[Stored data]
----------

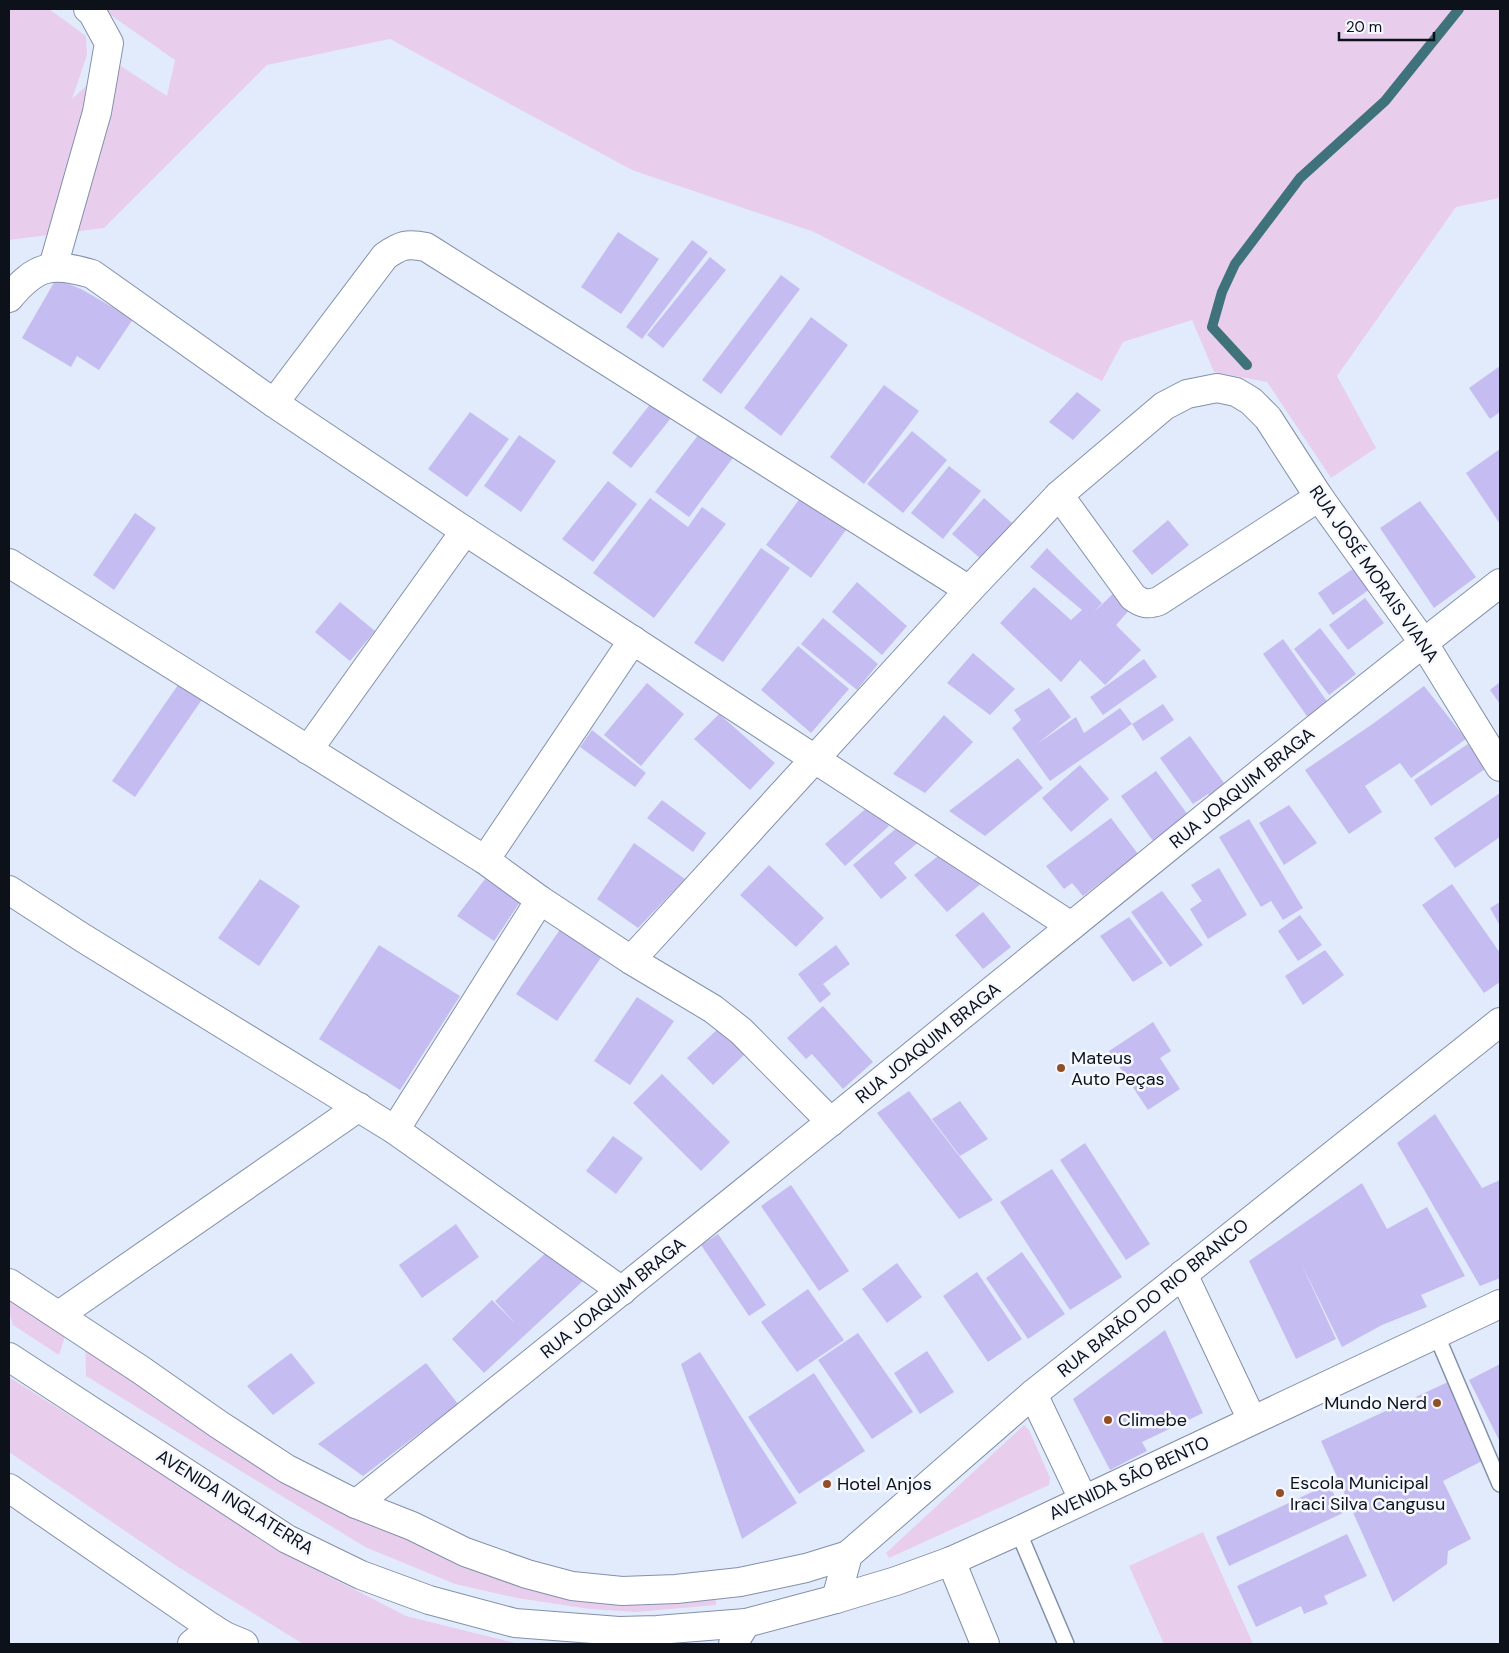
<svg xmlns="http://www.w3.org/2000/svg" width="1509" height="1653" viewBox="0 0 1509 1653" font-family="'DM Sans',sans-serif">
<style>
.green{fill:#e8ceec}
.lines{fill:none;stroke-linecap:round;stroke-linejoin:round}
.stream{stroke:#3f727a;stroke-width:10}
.building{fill:#c5bdf1}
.service-casing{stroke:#8290aa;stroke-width:18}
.minor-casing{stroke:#8290aa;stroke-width:30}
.tertiary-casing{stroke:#8290aa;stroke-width:30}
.secondary-casing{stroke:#8290aa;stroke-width:30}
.service{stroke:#fff;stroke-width:15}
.minor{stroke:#fff;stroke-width:28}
.tertiary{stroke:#fff;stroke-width:28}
.secondary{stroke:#fff;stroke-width:28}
.poi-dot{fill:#944e25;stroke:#f5f8fe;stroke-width:2}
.labels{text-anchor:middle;stroke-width:5;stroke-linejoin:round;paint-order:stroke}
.street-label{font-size:18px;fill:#0c111a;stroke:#f5f8fe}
.poi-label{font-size:18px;fill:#0c111a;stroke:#f5f8fe;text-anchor:start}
</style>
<rect width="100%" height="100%" fill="#e2ebfc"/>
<!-- green -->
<g class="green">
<polygon points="9,9 49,9 86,36 87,55 72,99 113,61 167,96 175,60 102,9 1500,9 1500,198 1456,207 1337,376 1376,448 1331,478 1267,382 1214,372 1192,320 1123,342 1102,381 970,311 814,232 632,170 390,39 267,65 104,228 9,240"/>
<polygon points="9,1289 68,1327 59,1355 13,1325 9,1312"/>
<polygon points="85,1338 472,1562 716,1595 716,1605 636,1612 590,1609 517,1598 455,1584 365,1547 86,1376"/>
<polygon points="9,1377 299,1561 406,1616 519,1644 303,1644 178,1567 9,1452"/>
<polygon points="1024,1425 1029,1430 1050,1478 1049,1485 889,1558 886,1553"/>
<polygon points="1203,1532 1253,1644 1164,1644 1129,1566"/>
</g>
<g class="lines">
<!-- stream -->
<polyline class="stream" points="1247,365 1212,327 1222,292 1235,264 1300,178 1385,101 1459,9"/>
</g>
<!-- building -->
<g class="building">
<polygon points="618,232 659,259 621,314 581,287"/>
<polygon points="692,240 708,252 642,339 626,327"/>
<polygon points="710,257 726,270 663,348 647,335"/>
<polygon points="781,275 800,289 721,394 702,380"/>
<polygon points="56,279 81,289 133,319 99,370 77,356 71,367 22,338"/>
<polygon points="811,317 848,345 781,436 744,408"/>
<polygon points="1500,366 1500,412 1490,419 1469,388"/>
<polygon points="884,385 919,411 864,484 830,457"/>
<polygon points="1077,392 1101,410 1073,440 1049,422"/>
<polygon points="655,398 675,413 631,468 612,453"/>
<polygon points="470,412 509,439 467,497 428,469"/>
<polygon points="702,430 735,455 689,517 655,492"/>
<polygon points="912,431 947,460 903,513 867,484"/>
<polygon points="519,435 556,461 521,512 484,486"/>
<polygon points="1500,449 1500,524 1466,473"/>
<polygon points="949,466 981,491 943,539 911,513"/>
<polygon points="608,481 637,504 593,562 562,539"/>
<polygon points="806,490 851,523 811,578 766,545"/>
<polygon points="650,498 688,527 702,507 726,524 654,618 593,573"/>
<polygon points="984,498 1012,523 981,559 952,534"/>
<polygon points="1420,501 1476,577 1434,608 1380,528"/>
<polygon points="135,513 156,528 114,590 93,575"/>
<polygon points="1168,520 1189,545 1152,575 1132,551"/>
<polygon points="761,548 790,568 723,662 694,643"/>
<polygon points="1047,548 1102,603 1094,612 1121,586 1132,607 1116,625 1141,650 1105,685 1080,660 1061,682 1000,623 1034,587 1071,620 1082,610 1030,567"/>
<polygon points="1357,566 1373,587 1333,615 1318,593"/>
<polygon points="857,582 907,626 882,655 832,612"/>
<polygon points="1365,598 1384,623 1348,650 1329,625"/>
<polygon points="340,602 375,631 350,661 315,632"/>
<polygon points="823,618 878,664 857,690 801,644"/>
<polygon points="1320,628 1356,674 1329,695 1294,649"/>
<polygon points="1283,639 1329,704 1309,719 1263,654"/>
<polygon points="798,646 849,689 811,733 761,690"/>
<polygon points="973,653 1015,689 990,715 947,683"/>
<polygon points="1144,659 1157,677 1103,715 1090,697"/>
<polygon points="180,682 203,698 135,797 112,781"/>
<polygon points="1500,682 1500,704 1490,690"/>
<polygon points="647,683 684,714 641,766 604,735"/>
<polygon points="1424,686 1466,739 1411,778 1400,763 1365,786 1382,812 1349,834 1305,770 1374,723"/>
<polygon points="1049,688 1071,717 1037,744 1076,717 1084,733 1120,708 1132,724 1050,781 1012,728 1021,720 1014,710"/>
<polygon points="1163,704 1174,720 1143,741 1132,724"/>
<polygon points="719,714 775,763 750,790 694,739"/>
<polygon points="944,715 973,742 925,793 893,774"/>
<polygon points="592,730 646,773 635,787 580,747"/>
<polygon points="1190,736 1227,787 1211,798 1208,794 1193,804 1160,758"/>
<polygon points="1468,744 1485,769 1431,806 1414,780"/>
<polygon points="1018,758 1043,788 985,836 949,811"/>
<polygon points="1080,765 1109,799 1071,832 1042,798"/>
<polygon points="1156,771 1188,815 1153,841 1121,796"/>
<polygon points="1500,793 1500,837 1455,868 1434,838"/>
<polygon points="662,800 706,833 693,852 647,818"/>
<polygon points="870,805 889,826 845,866 825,844"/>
<polygon points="1289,805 1317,843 1284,865 1259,823"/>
<polygon points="1111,818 1138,854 1083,896 1072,883 1064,889 1046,866"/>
<polygon points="1249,819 1303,908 1283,920 1271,901 1261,907 1219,837"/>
<polygon points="906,820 922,839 894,863 907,878 881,899 853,865"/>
<polygon points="634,843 685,879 638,928 597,899"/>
<polygon points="947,849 982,883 947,912 914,875"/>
<polygon points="769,865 824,918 796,947 740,895"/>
<polygon points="1219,868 1247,915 1208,939 1190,909 1202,901 1191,885"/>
<polygon points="260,879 300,906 259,966 218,938"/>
<polygon points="485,879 520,902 494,941 457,916"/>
<polygon points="1452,884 1500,953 1500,982 1484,993 1422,905"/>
<polygon points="1162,891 1203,945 1170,967 1131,912"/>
<polygon points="1500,902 1500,926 1490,908"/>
<polygon points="983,912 1011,947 983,969 955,935"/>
<polygon points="1300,915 1322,945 1298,961 1278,931"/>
<polygon points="1129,917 1163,963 1133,982 1100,936"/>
<polygon points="563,925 605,952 557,1021 516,994"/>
<polygon points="379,945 460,996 400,1090 319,1039"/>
<polygon points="836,945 850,964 823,984 831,994 820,1003 798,974"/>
<polygon points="1325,950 1344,975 1303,1005 1285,976"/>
<polygon points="637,997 674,1021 630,1085 594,1061"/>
<polygon points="823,1006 873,1062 843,1089 812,1054 806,1059 787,1038"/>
<polygon points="1153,1022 1171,1051 1160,1058 1180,1089 1148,1110 1109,1051"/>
<polygon points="721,1026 746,1053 713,1085 687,1058"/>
<polygon points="662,1074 730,1142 701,1171 633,1103"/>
<polygon points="909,1091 960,1157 993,1200 959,1219 877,1113"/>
<polygon points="960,1101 988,1139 960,1156 932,1119"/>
<polygon points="1435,1114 1482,1188 1500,1180 1500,1278 1480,1286 1397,1143"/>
<polygon points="613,1136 643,1158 616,1194 586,1171"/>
<polygon points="1085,1143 1150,1244 1126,1260 1060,1160"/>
<polygon points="1052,1169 1122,1277 1070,1310 1000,1202"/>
<polygon points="1362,1183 1387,1229 1427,1207 1465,1276 1421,1295 1427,1307 1382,1325 1342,1347 1301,1263 1336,1339 1296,1359 1249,1261"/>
<polygon points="791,1185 849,1271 819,1291 761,1206"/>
<polygon points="456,1224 479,1257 422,1298 399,1265"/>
<polygon points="718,1234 766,1305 749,1316 701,1245"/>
<polygon points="552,1247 584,1280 484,1373 452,1339 492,1300 515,1323 495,1301"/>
<polygon points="1022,1252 1065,1314 1028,1339 986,1278"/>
<polygon points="897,1263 922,1297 887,1323 862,1289"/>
<polygon points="977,1272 1022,1339 988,1362 943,1296"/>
<polygon points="808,1289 844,1340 797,1372 761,1322"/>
<polygon points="1165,1330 1203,1413 1142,1442 1147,1451 1110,1470 1073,1399"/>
<polygon points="858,1333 913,1412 872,1439 818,1360"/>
<polygon points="927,1351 954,1392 920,1414 894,1373"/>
<polygon points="700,1352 797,1503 742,1539 681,1364"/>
<polygon points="291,1353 315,1383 273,1415 247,1386"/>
<polygon points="426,1363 458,1404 425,1429 363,1476 318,1444"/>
<polygon points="1500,1364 1500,1442 1469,1380"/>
<polygon points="814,1373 865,1451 799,1494 748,1417"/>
<polygon points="1450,1381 1484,1460 1443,1481 1471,1539 1448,1551 1447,1564 1393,1602 1321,1441"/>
<polygon points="1329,1484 1343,1513 1229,1566 1216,1537"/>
<polygon points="1347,1534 1367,1576 1324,1596 1328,1604 1304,1614 1301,1606 1256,1627 1237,1586"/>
</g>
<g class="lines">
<!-- service casing -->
<g class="service-casing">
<g id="service">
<polyline points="1436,1334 1500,1484"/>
<polyline points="1018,1531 1066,1644"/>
</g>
</g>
<!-- minor casing -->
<g class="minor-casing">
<g id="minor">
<polyline points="53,267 97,112 109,43 92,12 88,9"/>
<path d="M9 298C36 265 52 262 92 274L274 403 465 531 1071 926"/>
<path d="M274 403 385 256C401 245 407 243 426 247L969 590"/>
<path d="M1059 495 1133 597C1142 604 1148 605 1159 601L1319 497"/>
<polyline points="9,563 485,860 540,900 631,960 713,1009 741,1031 831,1122"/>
<polyline points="308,750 465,531"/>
<polyline points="485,860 633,640"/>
<polyline points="9,890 83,938 395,1130 622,1291"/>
<polyline points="631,960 969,590 1059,495 1164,406 1187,394 1217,388 1236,392 1251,401 1268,418 1319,497 1423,642 1500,767"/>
<polyline points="395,1130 540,900"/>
<polyline points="1183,1274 1252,1420"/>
<polyline points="9,1283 141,1370 218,1424 287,1469 356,1504 412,1526 465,1552 527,1574 572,1586 622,1591 676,1589 740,1582 806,1568 848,1555"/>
<polyline points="59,1315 359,1107"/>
<polyline points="1033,1394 1083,1499"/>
<polyline points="9,1488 212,1628 225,1636 244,1644"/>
<path d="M356 1504C515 1376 675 1249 833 1120 1055 940 1275 758 1500 583"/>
<polyline points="951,1561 985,1644"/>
<polyline points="192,1644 212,1628"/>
</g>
</g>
<!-- tertiary casing -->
<g class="tertiary-casing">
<g id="tertiary">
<polyline points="836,1599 848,1555 1033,1394 1500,1022"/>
<polyline points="733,1644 746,1623"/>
</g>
</g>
<!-- secondary casing -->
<g class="secondary-casing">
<polyline id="secondary" points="9,1357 287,1539 361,1575 429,1600 515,1623 619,1631 657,1630 746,1623 836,1599 896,1581 951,1561 1018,1531 1500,1304"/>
</g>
<!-- service -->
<use href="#service" class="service"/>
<!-- minor -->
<use href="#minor" class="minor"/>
<!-- tertiary -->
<use href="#tertiary" class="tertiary"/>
<!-- secondary -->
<use href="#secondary" class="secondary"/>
</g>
<!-- markers -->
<g class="poi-dot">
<circle cx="1061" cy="1068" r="5"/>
<circle cx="1437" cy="1403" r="5"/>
<circle cx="1108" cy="1420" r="5"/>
<circle cx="827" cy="1484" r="5"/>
<circle cx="1280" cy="1493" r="5"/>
</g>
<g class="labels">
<!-- street labels -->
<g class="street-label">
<text transform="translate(1374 574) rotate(55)" y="6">RUA JOSÉ MORAIS VIANA</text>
<text transform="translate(1242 788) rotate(-39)" y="6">RUA JOAQUIM BRAGA</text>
<text transform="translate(928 1043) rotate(-39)" y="6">RUA JOAQUIM BRAGA</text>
<text transform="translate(613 1298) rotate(-39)" y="6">RUA JOAQUIM BRAGA</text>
<text transform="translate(1153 1298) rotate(-39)" y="6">RUA BARÃO DO RIO BRANCO</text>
<text transform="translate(1129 1478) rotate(-25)" y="6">AVENIDA SÃO BENTO</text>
<text transform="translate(235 1502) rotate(32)" y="6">AVENIDA INGLATERRA</text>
</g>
<!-- poi labels -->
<g class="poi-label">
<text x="1071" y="1064">Mateus<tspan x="1071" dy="21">Auto Peças</tspan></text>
<text x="1427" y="1409" text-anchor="end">Mundo Nerd</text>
<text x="1118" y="1426">Climebe</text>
<text x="1290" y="1489">Escola Municipal<tspan x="1290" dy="21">Iraci Silva Cangusu</tspan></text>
<text x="837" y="1490">Hotel Anjos</text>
</g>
</g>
<!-- border -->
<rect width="1509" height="1653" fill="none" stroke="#0c111a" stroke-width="20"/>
<!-- scale -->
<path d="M1339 32v8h95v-8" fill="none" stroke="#0c111a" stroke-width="2.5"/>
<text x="1346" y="32" font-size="15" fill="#0c111a" stroke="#f5f8fe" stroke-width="4" paint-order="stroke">20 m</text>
</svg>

----------

> **Directions for this task**: The output should be exactly the lines above from the line containing "<!-- street labels -->" to the line containing "<!-- scale -->", inclusive, with no other lines.

> **Answer space**:
<!-- street labels -->
<g class="street-label">
<text transform="translate(1374 574) rotate(55)" y="6">RUA JOSÉ MORAIS VIANA</text>
<text transform="translate(1242 788) rotate(-39)" y="6">RUA JOAQUIM BRAGA</text>
<text transform="translate(928 1043) rotate(-39)" y="6">RUA JOAQUIM BRAGA</text>
<text transform="translate(613 1298) rotate(-39)" y="6">RUA JOAQUIM BRAGA</text>
<text transform="translate(1153 1298) rotate(-39)" y="6">RUA BARÃO DO RIO BRANCO</text>
<text transform="translate(1129 1478) rotate(-25)" y="6">AVENIDA SÃO BENTO</text>
<text transform="translate(235 1502) rotate(32)" y="6">AVENIDA INGLATERRA</text>
</g>
<!-- poi labels -->
<g class="poi-label">
<text x="1071" y="1064">Mateus<tspan x="1071" dy="21">Auto Peças</tspan></text>
<text x="1427" y="1409" text-anchor="end">Mundo Nerd</text>
<text x="1118" y="1426">Climebe</text>
<text x="1290" y="1489">Escola Municipal<tspan x="1290" dy="21">Iraci Silva Cangusu</tspan></text>
<text x="837" y="1490">Hotel Anjos</text>
</g>
</g>
<!-- border -->
<rect width="1509" height="1653" fill="none" stroke="#0c111a" stroke-width="20"/>
<!-- scale -->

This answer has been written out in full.